Рабы Парижа (Габорио) - страница 28

Обычная улыбочка доктора на время исчезла с его лица, и он задумчиво вертел рукой свой золотой медальон.

Маскаро первым преодолел волнение, которое они оба испытывали.

— Ну, довольно сомнений! Все, что можно было обдумать и просчитать, обдумано и просчитано. Теперь только следует зажмурить глаза и — вперед! Ты знаешь, что маркиз Круазеноа идет с нами в долю, однако, не без некоторых условий. Ему необходимо стать мужем девицы Мюсидан.

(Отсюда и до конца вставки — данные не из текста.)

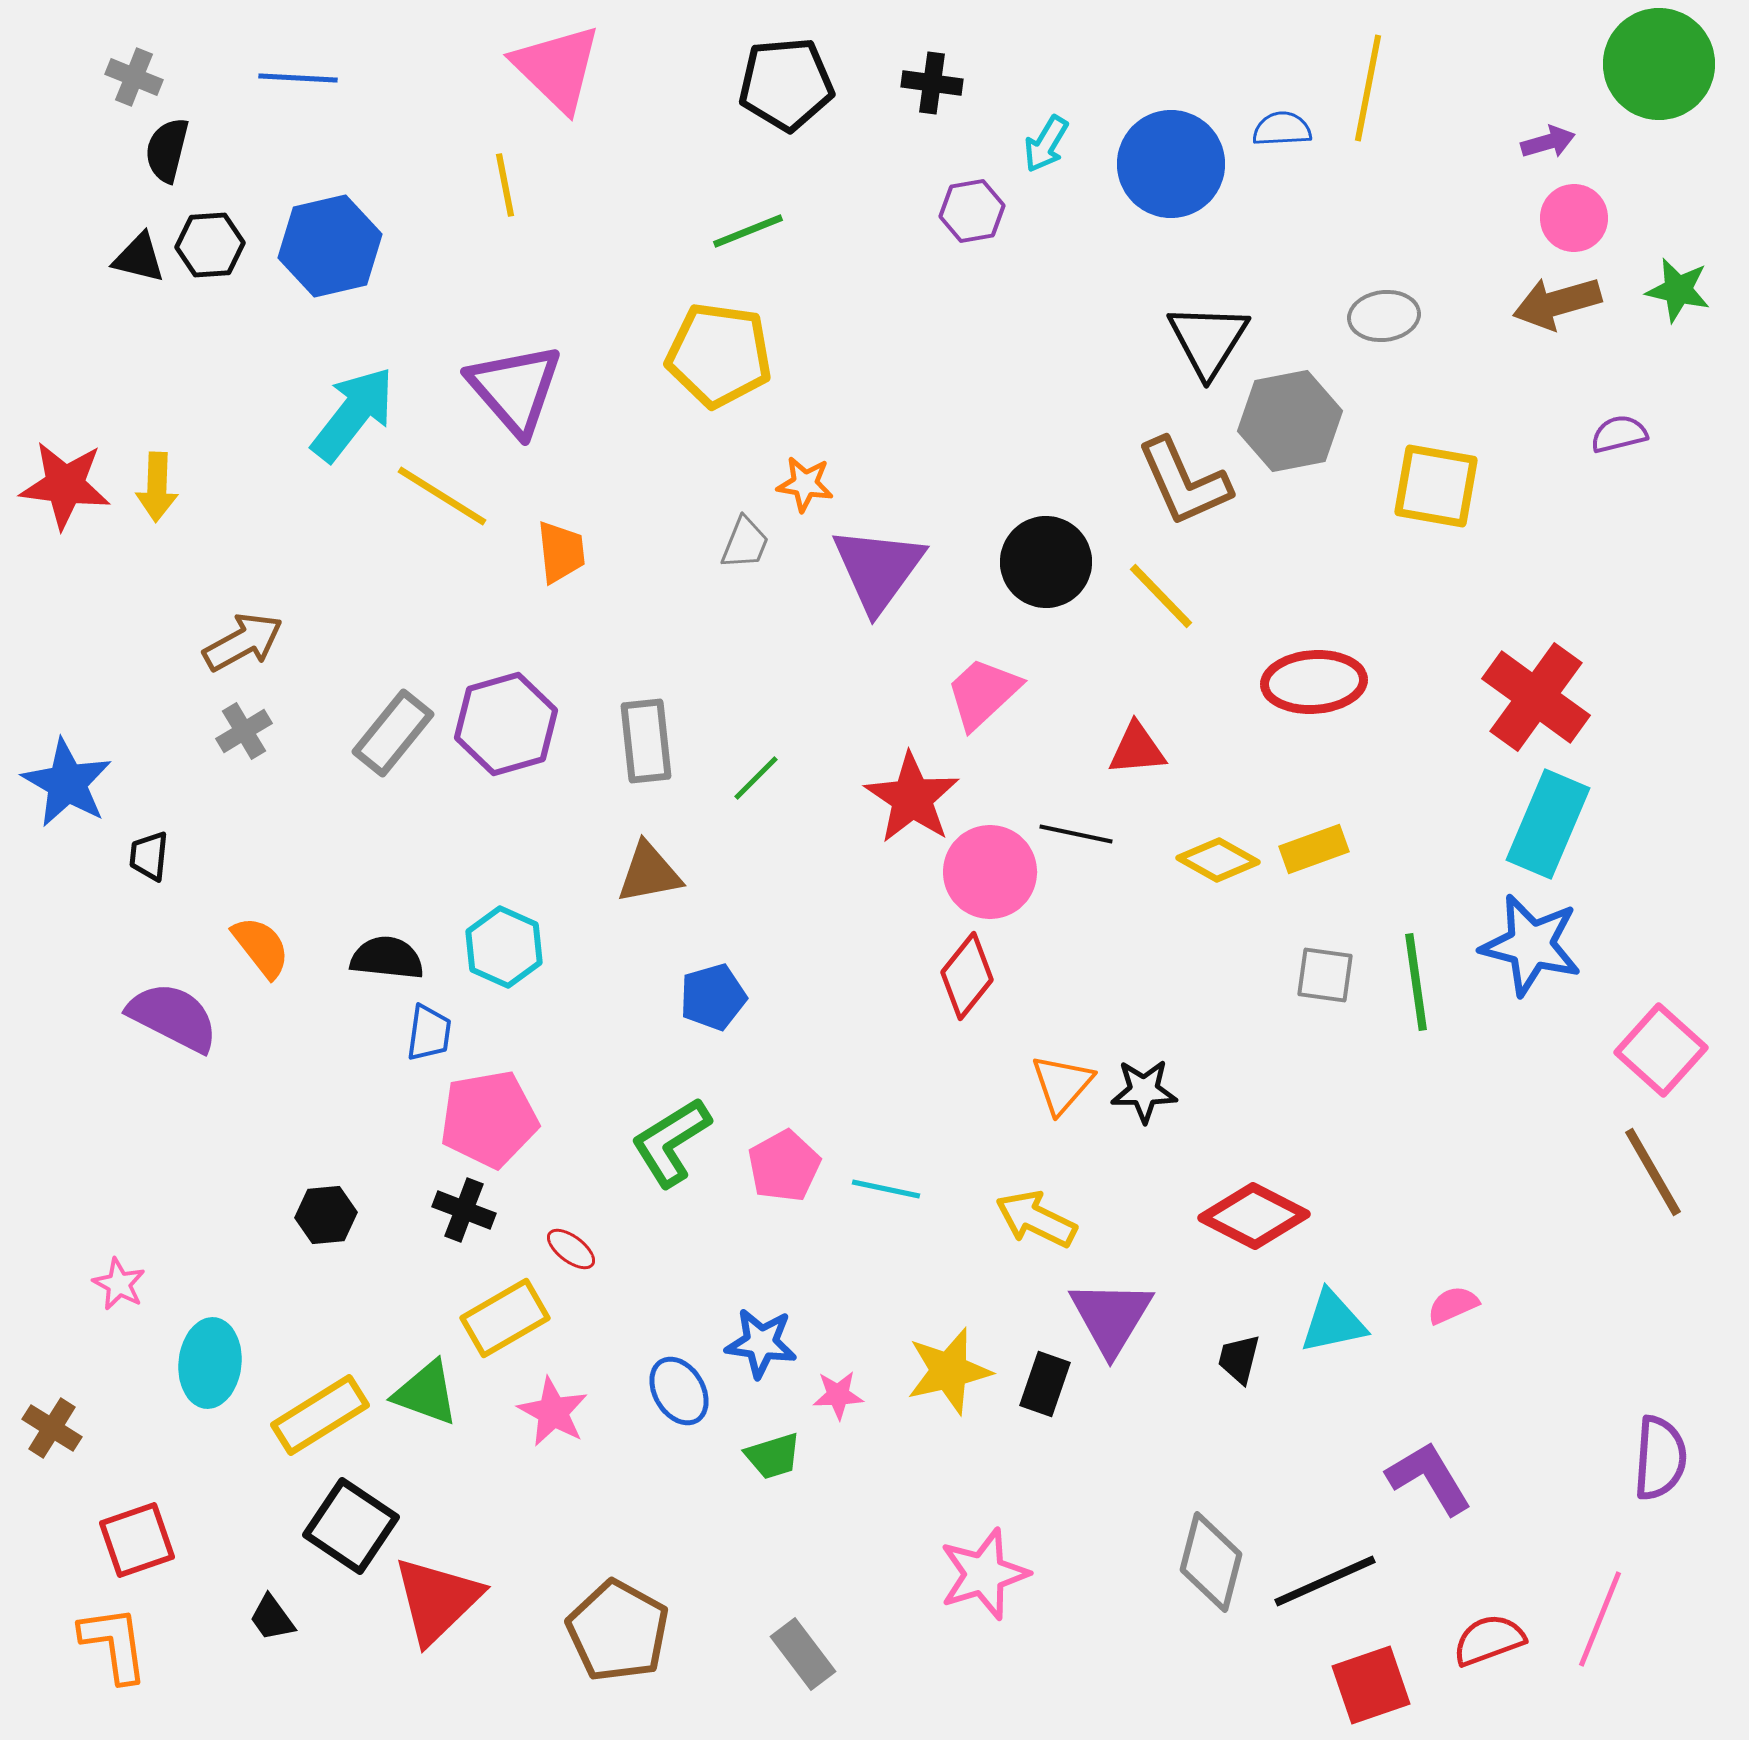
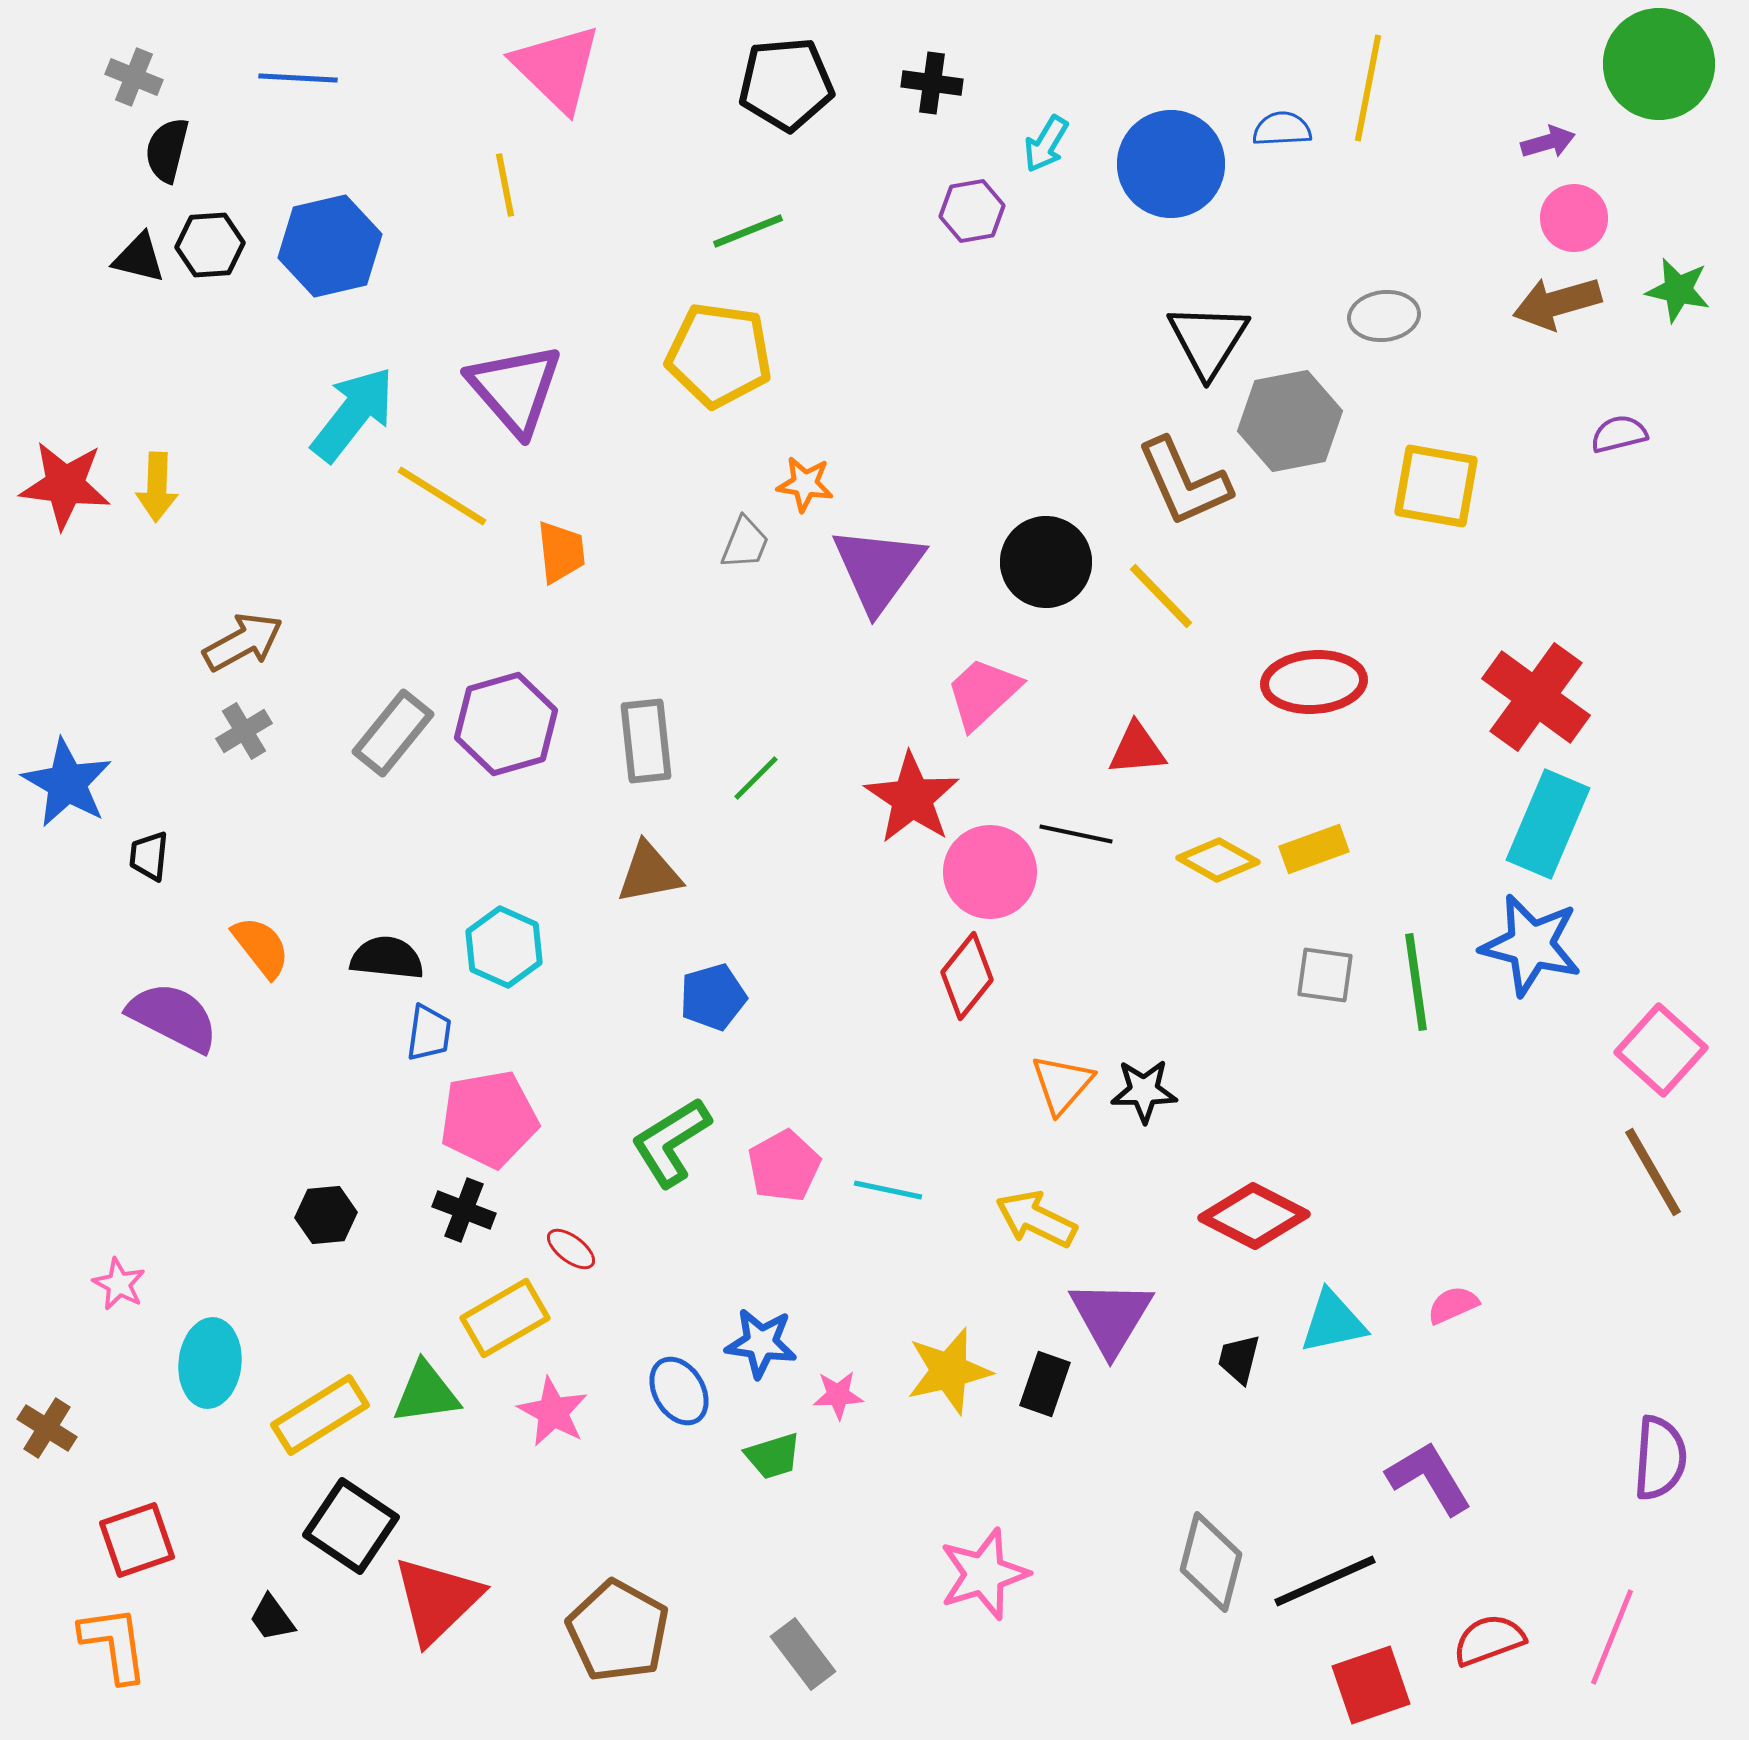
cyan line at (886, 1189): moved 2 px right, 1 px down
green triangle at (426, 1393): rotated 28 degrees counterclockwise
brown cross at (52, 1428): moved 5 px left
pink line at (1600, 1619): moved 12 px right, 18 px down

— А разве этот брак еще не заключен?

— Кому же было заключать его? Вспомни: через два часа рушится договор, существовавший между Сабиной и бароном Брюле-Фаверлеем. И граф и графиня пляшут под нашу дудку… Не так ли?

Доктор тяжело вздохнул.

— Верно, — пробормотал он, — и все-таки я завидую этому Катену, — о, если бы у меня, как у него, был миллион!

В то время, как звучала эта тирада, Маскаро ушел в свою спальню и вновь возвратился в кабинет, поменяв свой домашний костюм на выездной. Потом он обратился к доктору с коротким вопросом:

— Ну, а ты готов?

— Поневоле будешь готов, если другого выхода нет!

— Тогда — в путь!

И, заперев на ключ свой кабинет, Маскаро крикнул:

— Бомар, карету!


4

Если существует в Париже квартал, достаточно привилегированный, то уж, конечно, это тот, что начинается от площади Конкорд и оканчивается предместьем Императрицы.

В этом благословенном уголке столицы проживают только миллионеры, утопая в роскоши, как сказочные цари.

Величественные здания с их огромными садами, бесконечные цветники с газонами, клумбы, вечнозеленые столетние деревья…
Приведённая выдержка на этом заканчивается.